Perchè Ambrosoli

Siamo reduci da un ventennio che ha accantonato la progettualità a favore delle false promesse, che ha sostituito l’impegnarsi con la propaganda, che ha denigrato la professionalità e proposto l’improvvisazione come se fosse un modo nuovo di affrontare le cose.

C’è chi ha fatto tutto questo a livello nazionale urlando, deridendo, imperversando grazie ai (suoi) media. C’è chi l’ha fatto a livello regionale accogliendo attorno a sé le mezze figure e intanto gestendo il potere fuori dai luoghi deputati. Sia Berlusconi sia Formigoni accomunati da un (dubbio) gusto nell’apparire, dalla bandana alla giacca canarino. Perché vale la pena ripeterlo: quello che contava era quello che si vedeva, non quello che si faceva.

I risultati sono sotto gli occhi di tutti.

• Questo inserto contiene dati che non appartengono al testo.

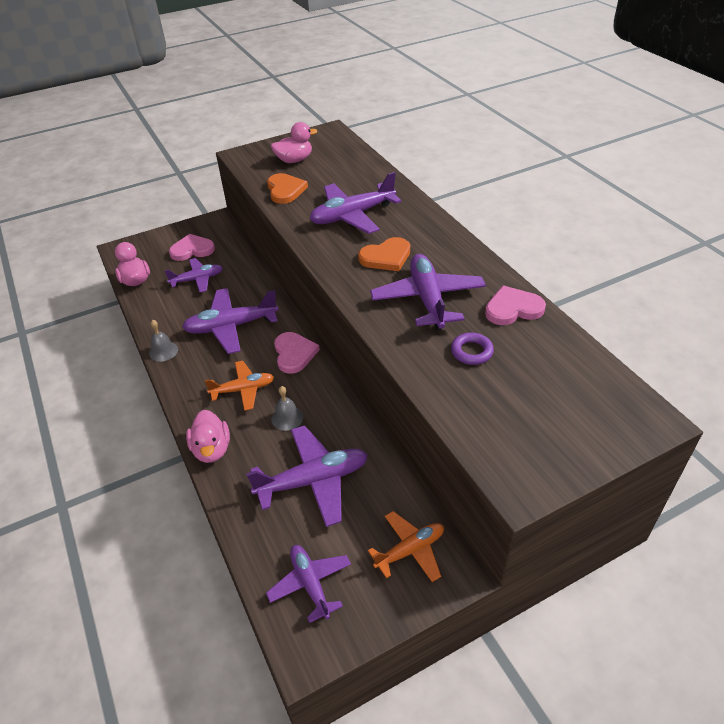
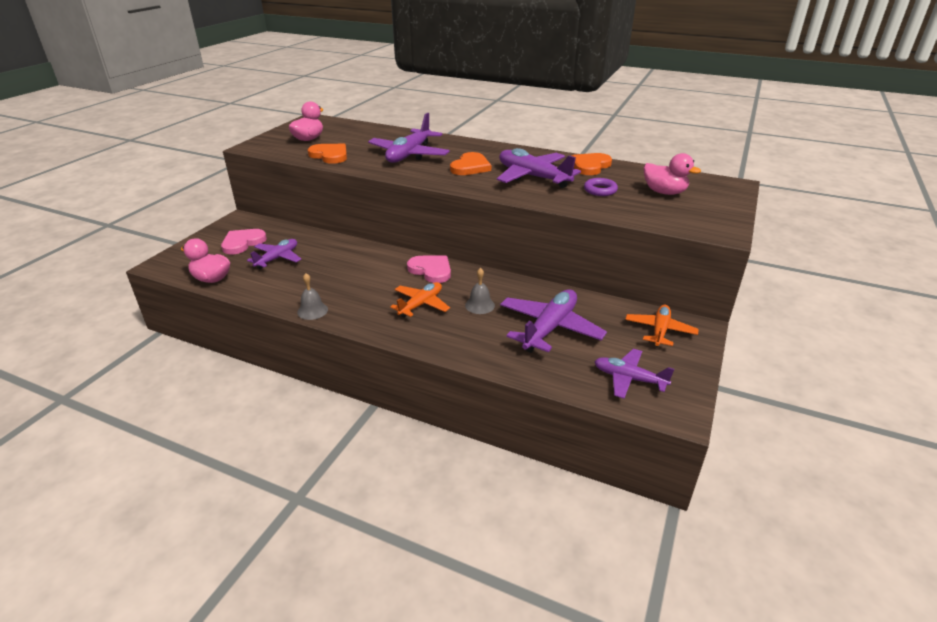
camera: 40 degrees left, 10 degrees down
purple plane [182,288,279,354] -> none
pink duck [186,410,230,463] -> pink duck moved to [643,153,701,195]
pink heart [485,286,546,325] -> orange heart [572,153,612,175]

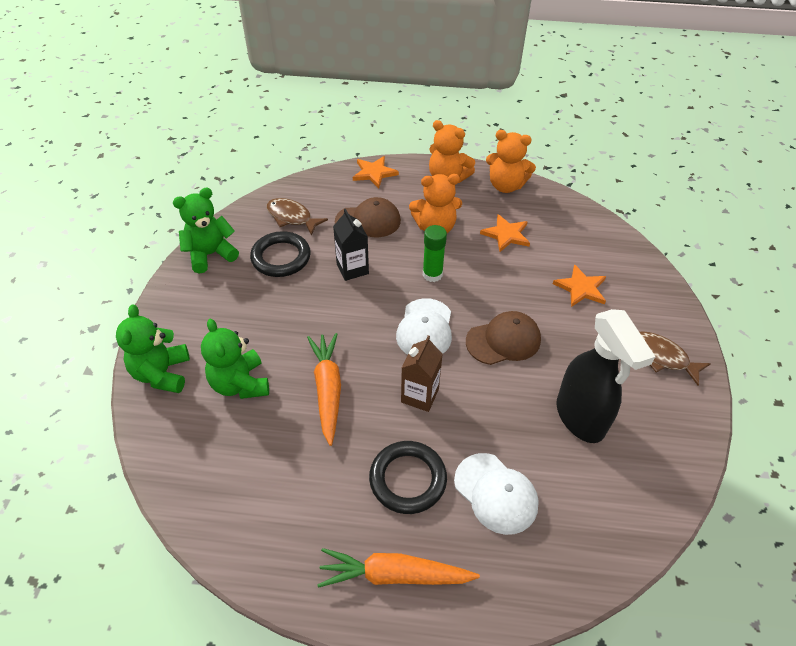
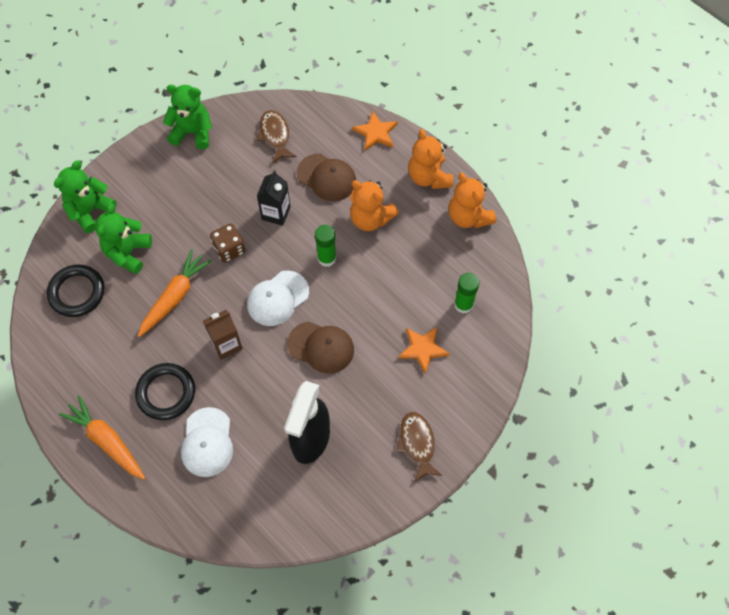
camera: 40 degrees right, 15 degrees up
black ring [250,231,311,277] -> black ring moved to [47,264,104,317]
orange star [480,214,530,252] -> none
none -> brown dice [210,223,245,263]
none -> green glue stick [454,273,479,314]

Al di fuori della cerchia del privilegio resta solo una gestione pessima della cosa pubblica.

Umberto Ambrosoli ha un altro stile. È una persona tranquilla, seria, riflessiva. Che ha fatto dell’ascolto e della verifica dei fatti una prassi quotidiana, sia nel suo lavoro di professionista sia nel suo nuovo ruolo di candidato. Gli viene imputato come una colpa un cognome che evoca un pezzo importante della storia d’Italia. E invece anche questo è, semplicemente, un valore. Perché spinge a raccogliere, a modo proprio, un’eredità. Umberto Ambrosoli in questi anni l’ha fatto con un lavoro paziente e quotidiano di testimonianza, fatto di testimonianza civile, di incontri nelle scuole, di piena disponibilità al ragionamento pubblico, soprattutto a favore dei più giovani. In aperta controtendenza con chi vuole apparire, con chi promette la bacchetta magica.

Viviamo in un periodo di confusione forte e di accantonamento di quei valori di dignità e di condotta trasparente che dovrebbero essere presupposti non negoziabili. Umberto Ambrosoli riporta al centro i temi della legalità, del lavoro, dell’onestà e, perché no, del buonsenso. Non lo fa da oggi, lo fa con un percorso coerente negli anni. Ed è senz’altro quello che serve per voltare pagina.